Pedro estaba espantado, como tendría que estar cualquiera que llega a entender la dimensión del amor de Dios al enviar a Jesús. ¿Quién soy yo para conocer a Jesús? ¡Nadie! ¡No lo merezco!
Así de grande es la misericordia de Dios.
Vuelve a escuchar las palabras tranquilizadoras y sanadoras de Jesús:
No temas; desde ahora erás pescador de hombres.
Jesús no solamente hace cosas especiales. También tiene planes especiales.
Lo que le dijo a Pedro (e indirectamente también a los otros) en aquel momento era que Él tenía un plan para el futuro, un plan en el que lo incluía, un plan que le definiría personalmente de una manera diferente.
Lo mismo sucede contigo. Dios tiene un plan para la vida de cada uno de nosotros, y ese plan no se parece a aquello para lo que parece que nacimos para experimentar. El plan de Dios es diferente.

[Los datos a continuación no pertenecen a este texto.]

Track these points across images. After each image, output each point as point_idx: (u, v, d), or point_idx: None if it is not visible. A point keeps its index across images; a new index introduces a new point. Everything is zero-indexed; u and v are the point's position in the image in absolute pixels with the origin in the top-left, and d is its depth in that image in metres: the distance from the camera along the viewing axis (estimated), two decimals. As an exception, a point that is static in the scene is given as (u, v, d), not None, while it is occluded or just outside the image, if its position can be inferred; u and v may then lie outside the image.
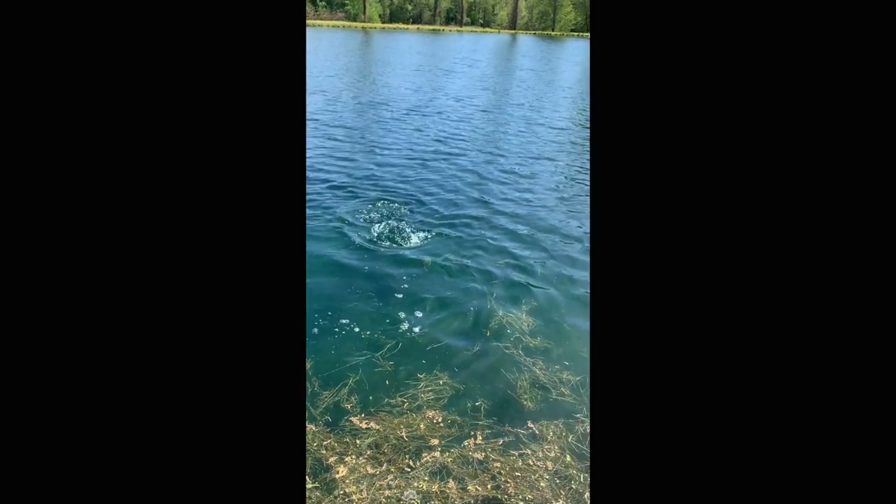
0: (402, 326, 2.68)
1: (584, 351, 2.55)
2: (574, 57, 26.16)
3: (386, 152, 6.19)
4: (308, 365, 2.34)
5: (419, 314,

¿Se habría podido imaginar Pedro en aquel momento que iba a hablar con autoridad y valentía delante de todo el concilio de los judíos? ¡Ni por asomo! ¿Se habría podido imaginar que iban a haber personas que se sanarían al ser tocadas por su sombra o cuando él tocara paños de ellos? ¡Jamás!
¿Qué tendrá Dios preparado para ti? No te limites a los que consideras tus sueños. Dios tiene más, quiere hacer más, quiere llevarte más allá de lo imaginado.
Encuéntrate con Jesús cuando se cruce en tu camino, déjate sorprender por el simple milagro que haga para demostrarte quién es Él y cae humillado ante Él frente a esa revelación.
Dios te va a levantar como sal y luz, y te va a usar para que otros entiendan lo que Dios te ha revelado.